> Working data:
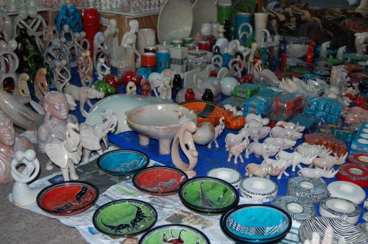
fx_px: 398
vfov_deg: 34.1
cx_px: 184
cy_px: 122
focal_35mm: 39
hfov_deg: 49.6
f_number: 4.2
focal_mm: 26
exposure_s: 1/60
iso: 400
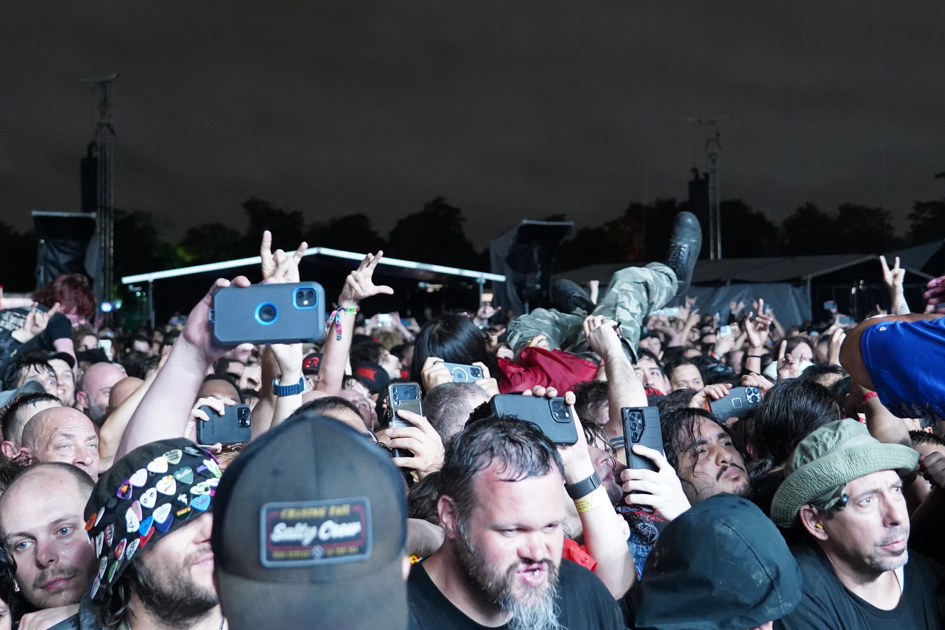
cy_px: 187
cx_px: 476
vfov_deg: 24.4
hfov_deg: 36.2
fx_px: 1444
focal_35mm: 55
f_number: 4
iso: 6400
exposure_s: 1/40
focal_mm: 36
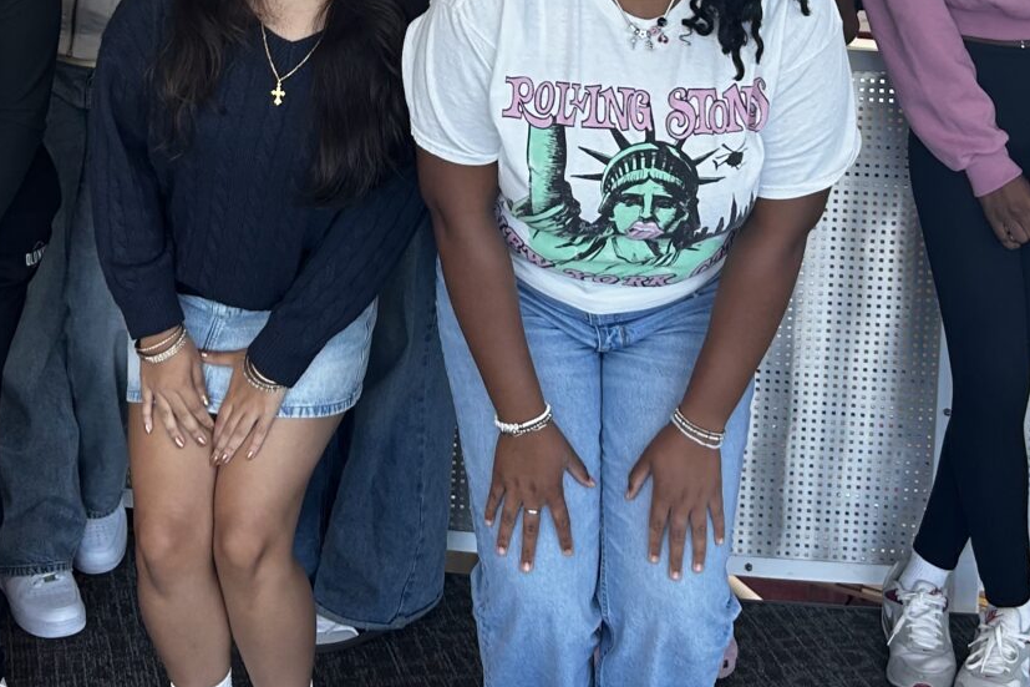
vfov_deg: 19.4
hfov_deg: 30.0
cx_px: 385
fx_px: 1916
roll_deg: -0.8
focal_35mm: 67
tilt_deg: -7.8
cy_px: -91
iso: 50
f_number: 1.5
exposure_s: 1/120
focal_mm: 5.7
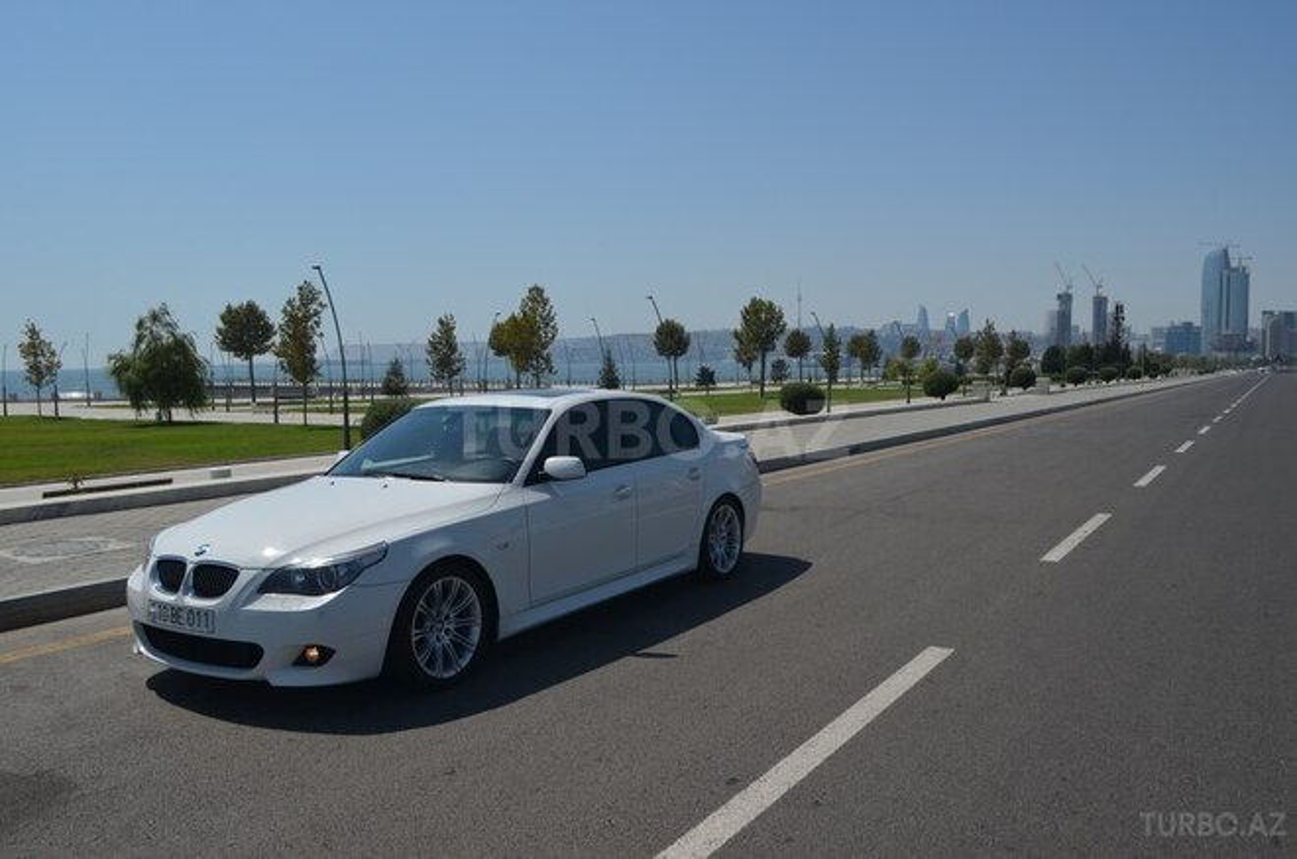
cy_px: 430
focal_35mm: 27
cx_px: 648
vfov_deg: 47.7
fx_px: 971
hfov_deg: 67.5
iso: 100
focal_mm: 18
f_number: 9
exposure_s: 1/320
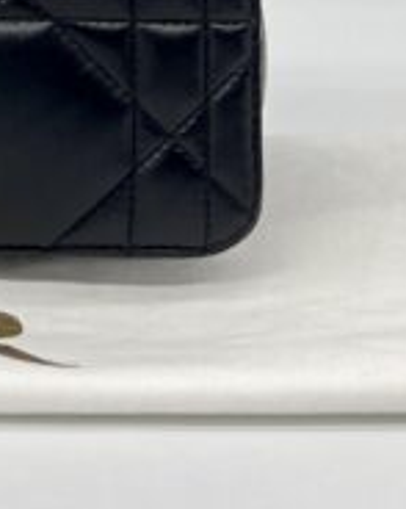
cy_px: -177
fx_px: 2120
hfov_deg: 10.4
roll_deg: +0.3
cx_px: -279
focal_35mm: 141
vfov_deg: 13.1
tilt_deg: -7.1
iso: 40
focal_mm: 5.7
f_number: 1.5
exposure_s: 1/173
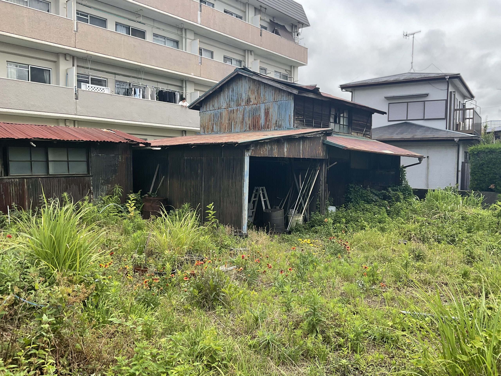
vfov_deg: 48.2
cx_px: 250
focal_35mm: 29
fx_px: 420
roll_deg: +0.1
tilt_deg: -4.8
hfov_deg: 61.7
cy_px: 188
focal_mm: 3
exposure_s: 1/1035
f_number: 1.8
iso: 16
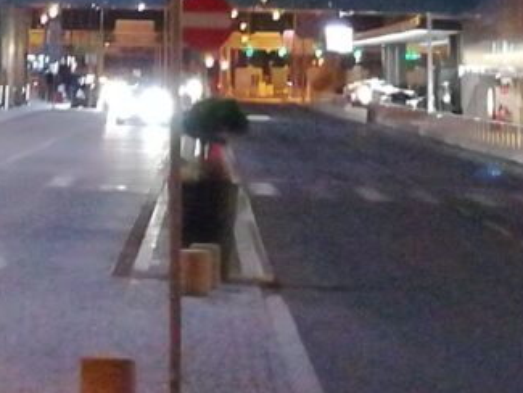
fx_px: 3098
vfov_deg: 6.9
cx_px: -6
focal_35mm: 205
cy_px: -456
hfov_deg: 9.6
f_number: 2.2
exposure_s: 1/14.3
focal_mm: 3.83
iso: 1000
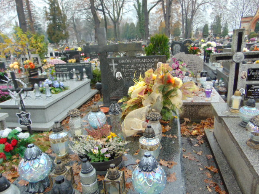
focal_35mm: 26
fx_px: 195
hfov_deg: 67.3
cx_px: 130
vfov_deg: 53.1
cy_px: 100
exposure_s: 1/50
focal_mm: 4.5
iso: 80
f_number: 3
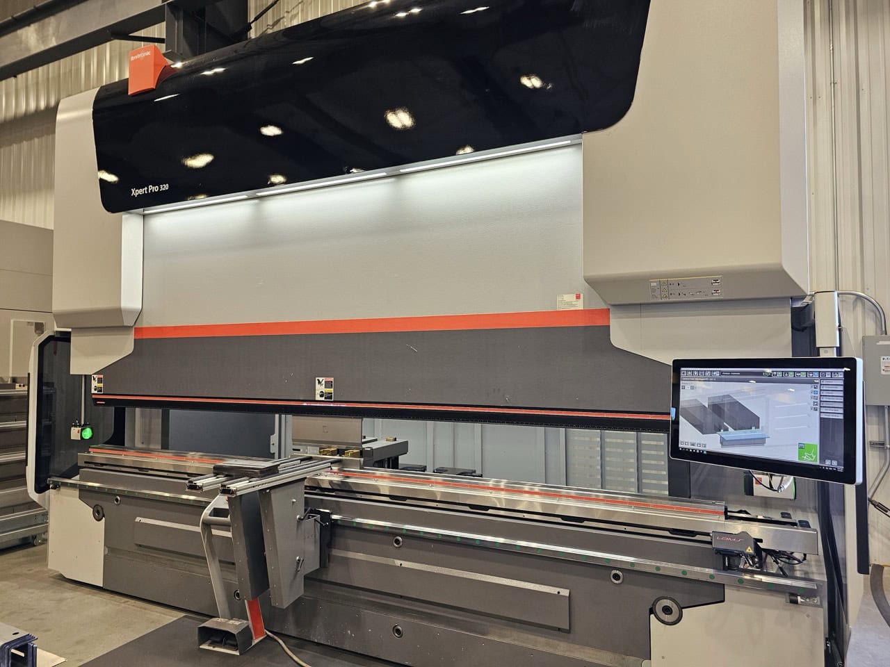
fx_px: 591
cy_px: 334
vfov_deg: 58.9
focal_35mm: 23
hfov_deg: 73.9
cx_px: 445
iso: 250
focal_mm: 6.3
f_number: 1.7
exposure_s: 1/180
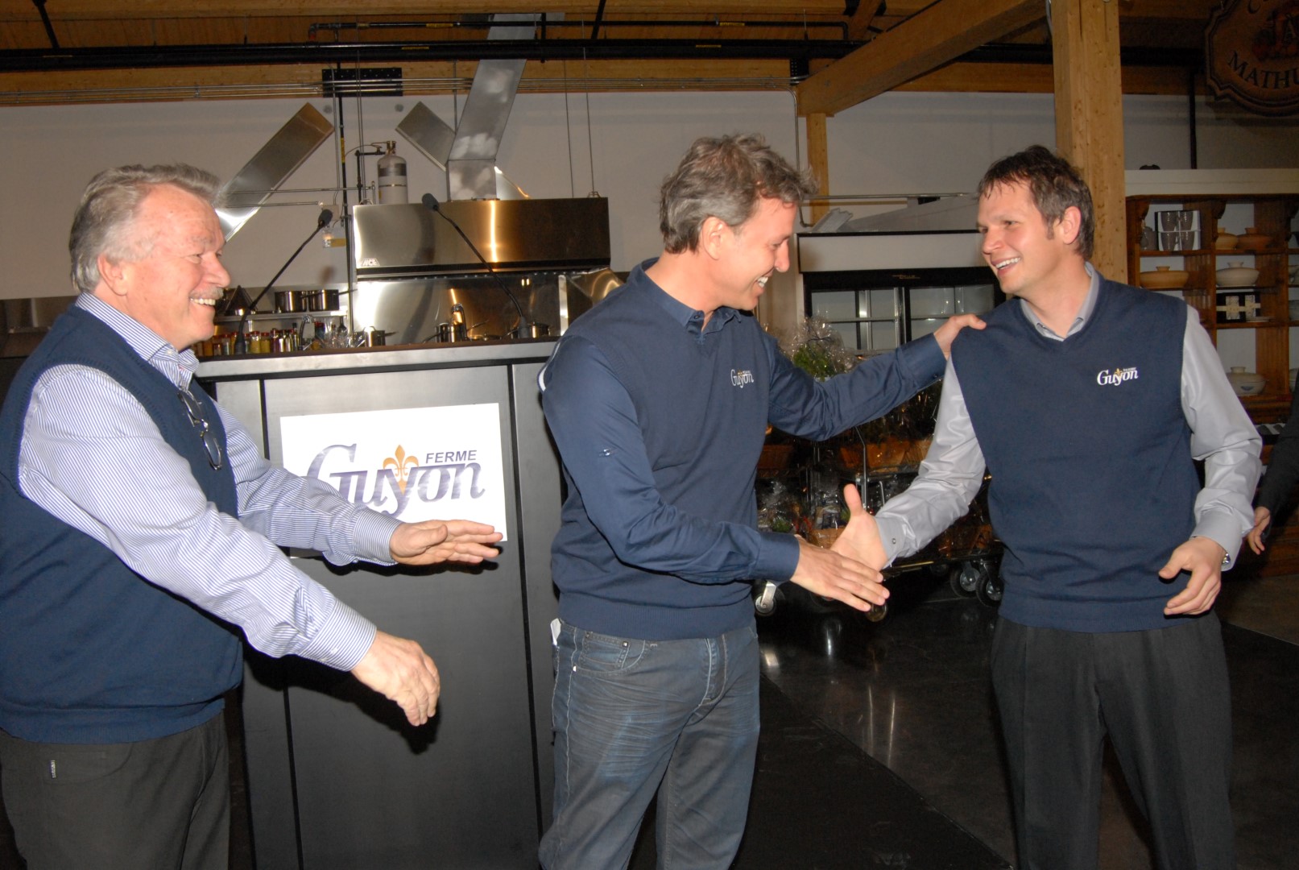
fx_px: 1301
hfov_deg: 53.1
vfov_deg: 37.0
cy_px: 435
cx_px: 650
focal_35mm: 36
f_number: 5.6
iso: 640
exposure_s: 1/160
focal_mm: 24
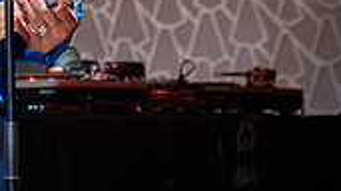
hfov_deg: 6.6
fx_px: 2919
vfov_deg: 3.7
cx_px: -142
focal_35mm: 323
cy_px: -137
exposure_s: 1/400
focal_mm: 91
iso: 10000
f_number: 3.5
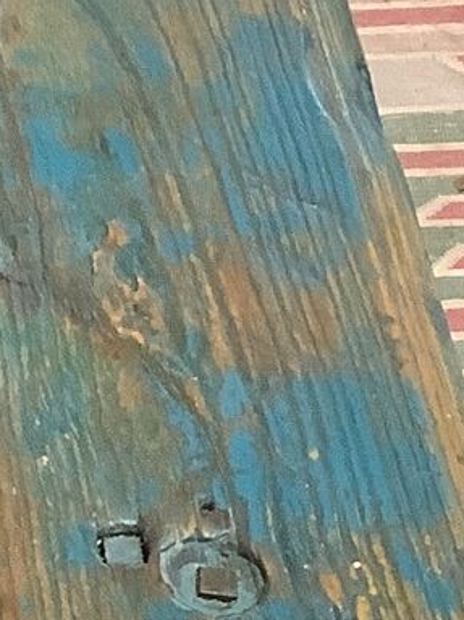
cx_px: -498
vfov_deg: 12.1
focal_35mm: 162
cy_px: 555
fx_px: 2897
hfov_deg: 8.6
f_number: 2.4
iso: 320
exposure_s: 1/60
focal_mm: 3.3
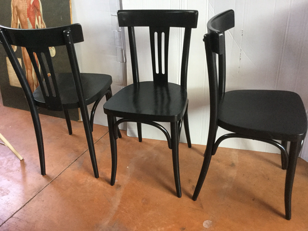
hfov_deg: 58.4
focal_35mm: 31
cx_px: 154
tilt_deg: -29.9
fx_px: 276
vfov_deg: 45.4
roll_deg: +3.1
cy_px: 116
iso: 200
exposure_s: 1/33
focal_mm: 3.3
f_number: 2.4
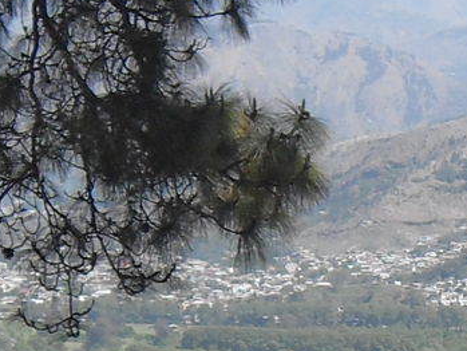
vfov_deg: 7.8
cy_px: 462
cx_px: 616
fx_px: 2524
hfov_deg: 10.3
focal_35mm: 187
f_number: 7
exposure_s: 1/180
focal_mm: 6.3
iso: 80
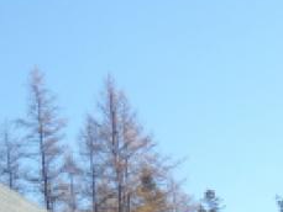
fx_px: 843
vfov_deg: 14.0
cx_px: -318
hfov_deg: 14.8
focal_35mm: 103
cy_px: 242
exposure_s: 1/350
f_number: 3.5
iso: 80
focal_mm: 4.1
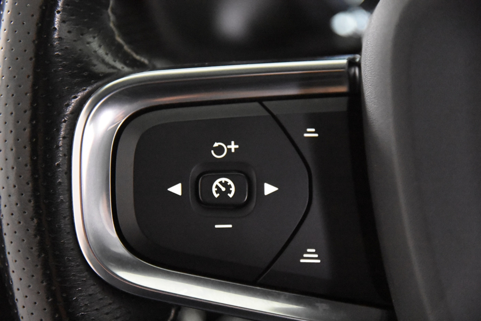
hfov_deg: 19.5
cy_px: 160
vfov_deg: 13.0
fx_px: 1403
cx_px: 240
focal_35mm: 105
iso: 12800
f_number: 4
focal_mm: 70
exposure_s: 1/125
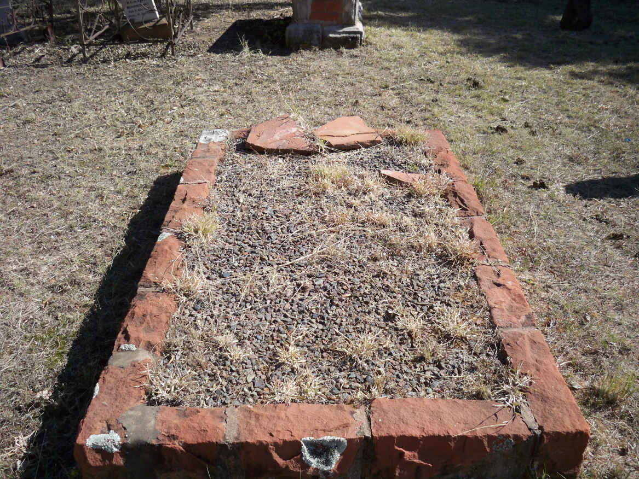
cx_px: 320
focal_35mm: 35
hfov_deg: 52.6
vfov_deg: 40.7
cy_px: 240
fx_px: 646
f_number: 3.1
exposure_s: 1/640
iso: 64
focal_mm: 6.3
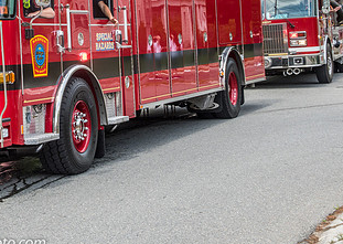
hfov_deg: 20.5
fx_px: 934
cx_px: 47
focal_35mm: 96
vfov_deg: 14.7
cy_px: 30
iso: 200
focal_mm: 31
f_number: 13
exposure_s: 1/100
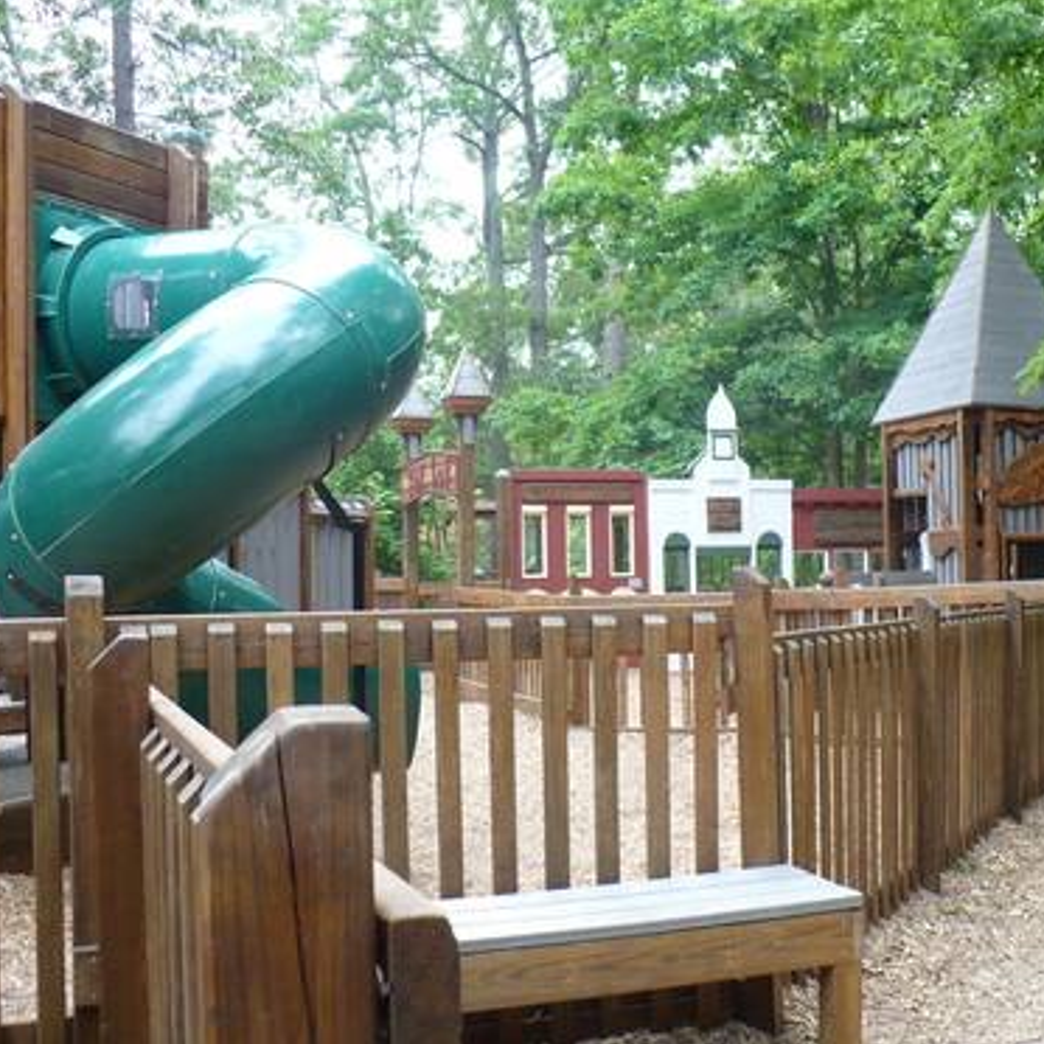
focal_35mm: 44
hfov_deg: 38.1
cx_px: 640
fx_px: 1501
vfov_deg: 38.3
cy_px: 521
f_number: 2.8
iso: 100
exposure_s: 1/50
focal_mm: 6.1
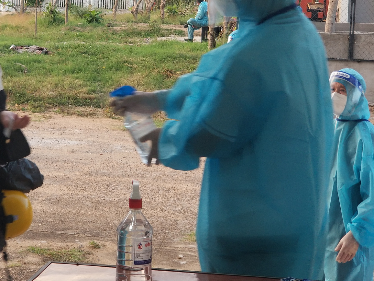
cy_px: 76
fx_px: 972
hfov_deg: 21.6
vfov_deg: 16.3
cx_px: 97
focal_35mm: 90
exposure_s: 1/33
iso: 50
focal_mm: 6
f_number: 2.4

> Assignment: Would you set down the listing exactly, omitting pictures?

> Output for this task:
fx_px: 398
vfov_deg: 34.1
cx_px: 184
cy_px: 122
focal_35mm: 39
hfov_deg: 49.6
f_number: 4.2
focal_mm: 26
exposure_s: 1/60
iso: 400
cy_px: 187
cx_px: 476
vfov_deg: 24.4
hfov_deg: 36.2
fx_px: 1444
focal_35mm: 55
f_number: 4
iso: 6400
exposure_s: 1/40
focal_mm: 36
vfov_deg: 19.4
hfov_deg: 30.0
cx_px: 385
fx_px: 1916
roll_deg: -0.8
focal_35mm: 67
tilt_deg: -7.8
cy_px: -91
iso: 50
f_number: 1.5
exposure_s: 1/120
focal_mm: 5.7
cy_px: 430
focal_35mm: 27
cx_px: 648
vfov_deg: 47.7
fx_px: 971
hfov_deg: 67.5
iso: 100
focal_mm: 18
f_number: 9
exposure_s: 1/320
cy_px: -177
fx_px: 2120
hfov_deg: 10.4
roll_deg: +0.3
cx_px: -279
focal_35mm: 141
vfov_deg: 13.1
tilt_deg: -7.1
iso: 40
focal_mm: 5.7
f_number: 1.5
exposure_s: 1/173
vfov_deg: 48.2
cx_px: 250
focal_35mm: 29
fx_px: 420
roll_deg: +0.1
tilt_deg: -4.8
hfov_deg: 61.7
cy_px: 188
focal_mm: 3
exposure_s: 1/1035
f_number: 1.8
iso: 16
fx_px: 3098
vfov_deg: 6.9
cx_px: -6
focal_35mm: 205
cy_px: -456
hfov_deg: 9.6
f_number: 2.2
exposure_s: 1/14.3
focal_mm: 3.83
iso: 1000
focal_35mm: 26
fx_px: 195
hfov_deg: 67.3
cx_px: 130
vfov_deg: 53.1
cy_px: 100
exposure_s: 1/50
focal_mm: 4.5
iso: 80
f_number: 3
fx_px: 591
cy_px: 334
vfov_deg: 58.9
focal_35mm: 23
hfov_deg: 73.9
cx_px: 445
iso: 250
focal_mm: 6.3
f_number: 1.7
exposure_s: 1/180
fx_px: 1301
hfov_deg: 53.1
vfov_deg: 37.0
cy_px: 435
cx_px: 650
focal_35mm: 36
f_number: 5.6
iso: 640
exposure_s: 1/160
focal_mm: 24
hfov_deg: 6.6
fx_px: 2919
vfov_deg: 3.7
cx_px: -142
focal_35mm: 323
cy_px: -137
exposure_s: 1/400
focal_mm: 91
iso: 10000
f_number: 3.5
cx_px: -498
vfov_deg: 12.1
focal_35mm: 162
cy_px: 555
fx_px: 2897
hfov_deg: 8.6
f_number: 2.4
iso: 320
exposure_s: 1/60
focal_mm: 3.3
hfov_deg: 58.4
focal_35mm: 31
cx_px: 154
tilt_deg: -29.9
fx_px: 276
vfov_deg: 45.4
roll_deg: +3.1
cy_px: 116
iso: 200
exposure_s: 1/33
focal_mm: 3.3
f_number: 2.4
vfov_deg: 7.8
cy_px: 462
cx_px: 616
fx_px: 2524
hfov_deg: 10.3
focal_35mm: 187
f_number: 7
exposure_s: 1/180
focal_mm: 6.3
iso: 80
fx_px: 843
vfov_deg: 14.0
cx_px: -318
hfov_deg: 14.8
focal_35mm: 103
cy_px: 242
exposure_s: 1/350
f_number: 3.5
iso: 80
focal_mm: 4.1
hfov_deg: 19.5
cy_px: 160
vfov_deg: 13.0
fx_px: 1403
cx_px: 240
focal_35mm: 105
iso: 12800
f_number: 4
focal_mm: 70
exposure_s: 1/125
cx_px: 320
focal_35mm: 35
hfov_deg: 52.6
vfov_deg: 40.7
cy_px: 240
fx_px: 646
f_number: 3.1
exposure_s: 1/640
iso: 64
focal_mm: 6.3
hfov_deg: 20.5
fx_px: 934
cx_px: 47
focal_35mm: 96
vfov_deg: 14.7
cy_px: 30
iso: 200
focal_mm: 31
f_number: 13
exposure_s: 1/100
focal_35mm: 44
hfov_deg: 38.1
cx_px: 640
fx_px: 1501
vfov_deg: 38.3
cy_px: 521
f_number: 2.8
iso: 100
exposure_s: 1/50
focal_mm: 6.1
cy_px: 76
fx_px: 972
hfov_deg: 21.6
vfov_deg: 16.3
cx_px: 97
focal_35mm: 90
exposure_s: 1/33
iso: 50
focal_mm: 6
f_number: 2.4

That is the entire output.